After viewers, more like

Sunday, July 30, 2006 by

ITV1′s immediate axing of Saturday night series It’s Now or Never attracted a fair amount of headlines this week, such is the embarrassment, but not many people seem to have noticed that they’ve also yanked off another series after one episode – the repeat of Afterlife that was on at 9pm last Sunday and was supposed to be there for the next five weeks.

Really, though, who didn’t see this one coming? Afterlife wasn’t much of a hit first time round, pulling in defiantly mediocre audiences, so how did ITV ever think that it might do any better this time? In fact, it got two million viewers and was beaten by all four other analogue channels.

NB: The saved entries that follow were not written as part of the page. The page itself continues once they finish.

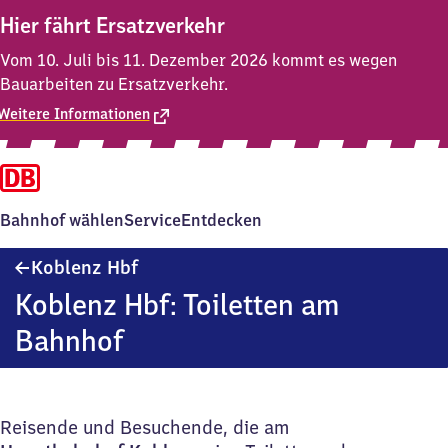
Hier fährt Ersatzverkehr
Vom 10. Juli bis 11. Dezember 2026 kommt es wegen
Bauarbeiten zu Ersatzverkehr.
Weitere Informationen
Bahnhof wählen
Service
Entdecken
Koblenz
Koblenz Hbf
Hauptbahnhof
Koblenz Hbf: Toiletten am
Bahnhof
Reisende und Besuchende, die am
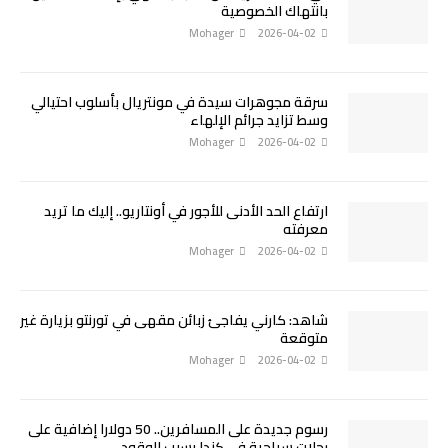
بانتهاك الخصوصية
Mohager
2026-04-02
سرقة مجوهرات سيدة في مونتريال بأسلوب احتيالي
وسط تزايد جرائم الإلهاء
Mohager
2026-04-02
ارتفاع الحد الأدنى للأجور في أونتاريو.. إليك ما تريد
معرفته
Mohager
2026-04-02
شاهد: كارني يفاجئ زبائن مقهى في تورنتو بزيارة غير
متوقعة
Mohager
2026-04-02
رسوم جديدة على المسافرين.. 50 دولارا إضافية على
رحلات سياحية في كندا بسبب الوقود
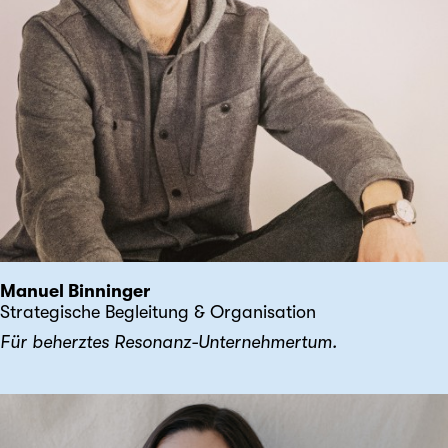
Manuel Binninger
Strategische Begleitung & Organisation
Für beherztes Resonanz-Unternehmertum.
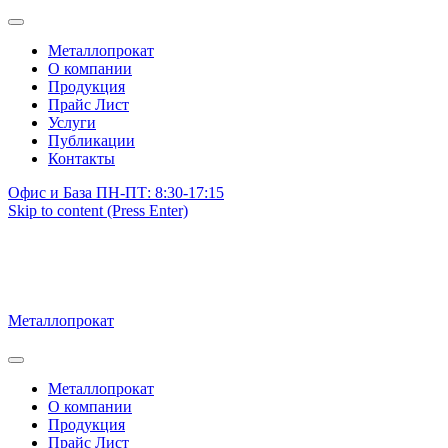
Металлопрокат
О компании
Продукция
Прайс Лист
Услуги
Публикации
Контакты
Офис и База ПН-ПТ: 8:30-17:15
Skip to content (Press Enter)
Металлопрокат
Металлопрокат
О компании
Продукция
Прайс Лист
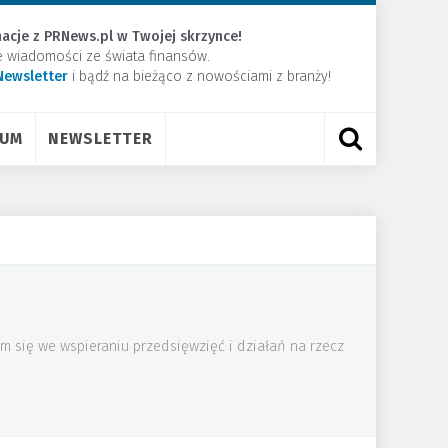
acje z PRNews.pl w Twojej skrzynce!
e wiadomości ze świata finansów.
Newsletter
​i bądź na bieżąco z nowościami z branży!
RUM
NEWSLETTER
ym się we wspieraniu przedsięwzięć i działań na rzecz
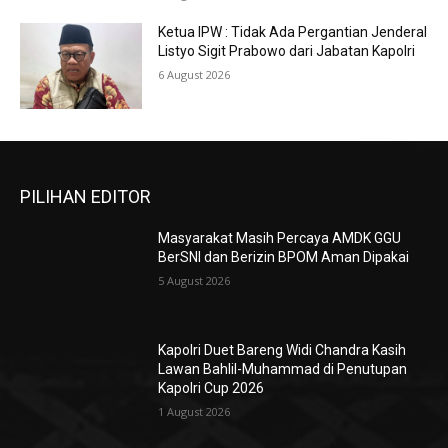
Ketua IPW : Tidak Ada Pergantian Jenderal
Listyo Sigit Prabowo dari Jabatan Kapolri
6 August 2026
PILIHAN EDITOR
Masyarakat Masih Percaya AMDK GGU
BerSNI dan Berizin BPOM Aman Dipakai
5 August 2026
Kapolri Duet Bareng Widi Chandra Kasih
Lawan Bahlil-Muhammad di Penutupan
Kapolri Cup 2026
1 August 2026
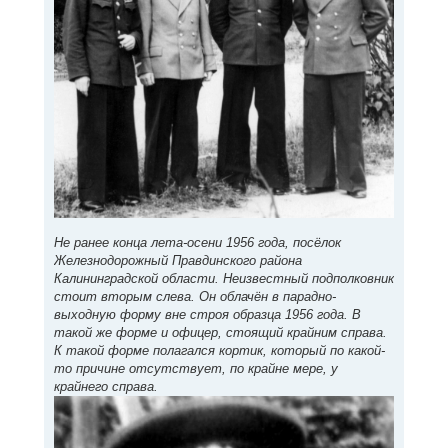
Не ранее конца лета-осени 1956 года, посёлок
Железнодорожный Правдинского района
Калининградской области. Неизвестный подполковник
стоит вторым слева. Он облачён в парадно-
выходную форму вне строя образца 1956 года. В
такой же форме и офицер, стоящий крайним справа.
К такой форме полагался кортик, который по какой-
то причине отсутствует, по крайне мере, у
крайнего справа.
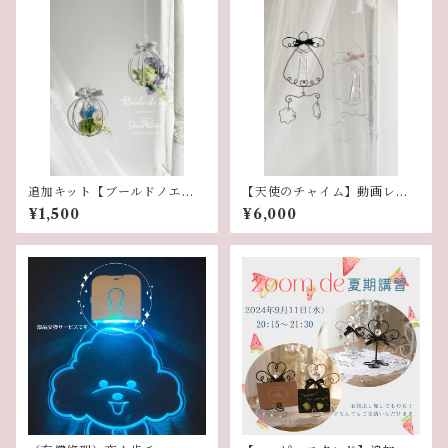
追加キット【ブールドノエ
【天使のチャイム】動画レッ
ル】
スン
¥1,500
¥6,000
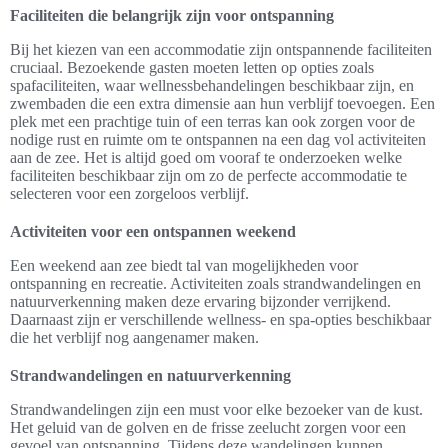
Faciliteiten die belangrijk zijn voor ontspanning
Bij het kiezen van een accommodatie zijn ontspannende faciliteiten
cruciaal. Bezoekende gasten moeten letten op opties zoals
spafaciliteiten, waar wellnessbehandelingen beschikbaar zijn, en
zwembaden die een extra dimensie aan hun verblijf toevoegen. Een
plek met een prachtige tuin of een terras kan ook zorgen voor de
nodige rust en ruimte om te ontspannen na een dag vol activiteiten
aan de zee. Het is altijd goed om vooraf te onderzoeken welke
faciliteiten beschikbaar zijn om zo de perfecte accommodatie te
selecteren voor een zorgeloos verblijf.
Activiteiten voor een ontspannen weekend
Een weekend aan zee biedt tal van mogelijkheden voor
ontspanning en recreatie. Activiteiten zoals strandwandelingen en
natuurverkenning maken deze ervaring bijzonder verrijkend.
Daarnaast zijn er verschillende wellness- en spa-opties beschikbaar
die het verblijf nog aangenamer maken.
Strandwandelingen en natuurverkenning
Strandwandelingen zijn een must voor elke bezoeker van de kust.
Het geluid van de golven en de frisse zeelucht zorgen voor een
gevoel van ontspanning. Tijdens deze wandelingen kunnen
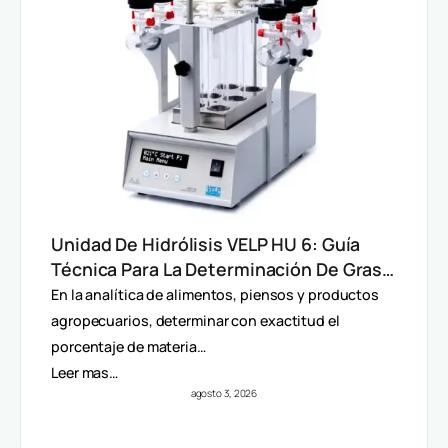
Unidad De Hidrólisis VELP HU 6: Guía
Técnica Para La Determinación De Grasa
Total En Alimentos
En la analítica de alimentos, piensos y productos
agropecuarios, determinar con exactitud el
porcentaje de materia…
Leer mas…
agosto 3, 2026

I recall William Phillips, writing in Broadcast a decade or so ago, saying that repeats of drama series simply do not work, and that remains the case. There he was talking about a repeat run of Soldier Soldier being hauled off halfway through, and aside from self-contained mysteries like a Frost or a Morse, I can’t think of one drama rerun that has ever proven successful on the main channels. This is presumably why Doctor Who, which was certainly hugely successful, hasn’t been repeated on BBC1.

It’s not just that ITV thought an Afterlife rerun might work at any time, but that they thought it might work for six weeks on Sundays at 9pm – what has perhaps been the flagship slot for ITV1. This is where all the big guns have gone in the past, the showcase for all the commercial channel’s biggest drama hits. Now it’s being filled by 15-year old episodes ofPoirot! Even in July, this is dreadful.

As recently as maybe five years ago, ITV was walking all over the Beeb in terms of popular drama. Now look at it – this week, aside from the soaps and The Bill, there are just three dramas on ITV1, and only Where the Heart Is could be considered a hit, and even that was at its peak in the ’90s. Bad Girls is surely on its last legs, and the other one, Jane Hall, has been on the shelf for two years. Meanwhile BBC1, with the likes of Sorted and Inspector Lynley, are, to use the words of Greg Dyke, out ITV-ing ITV when it comes to popular shows.

I’ve asked it before and I’ll keep on asking it – how on earth can ITV1 think the way to increase ratings is to spend no money on programmes?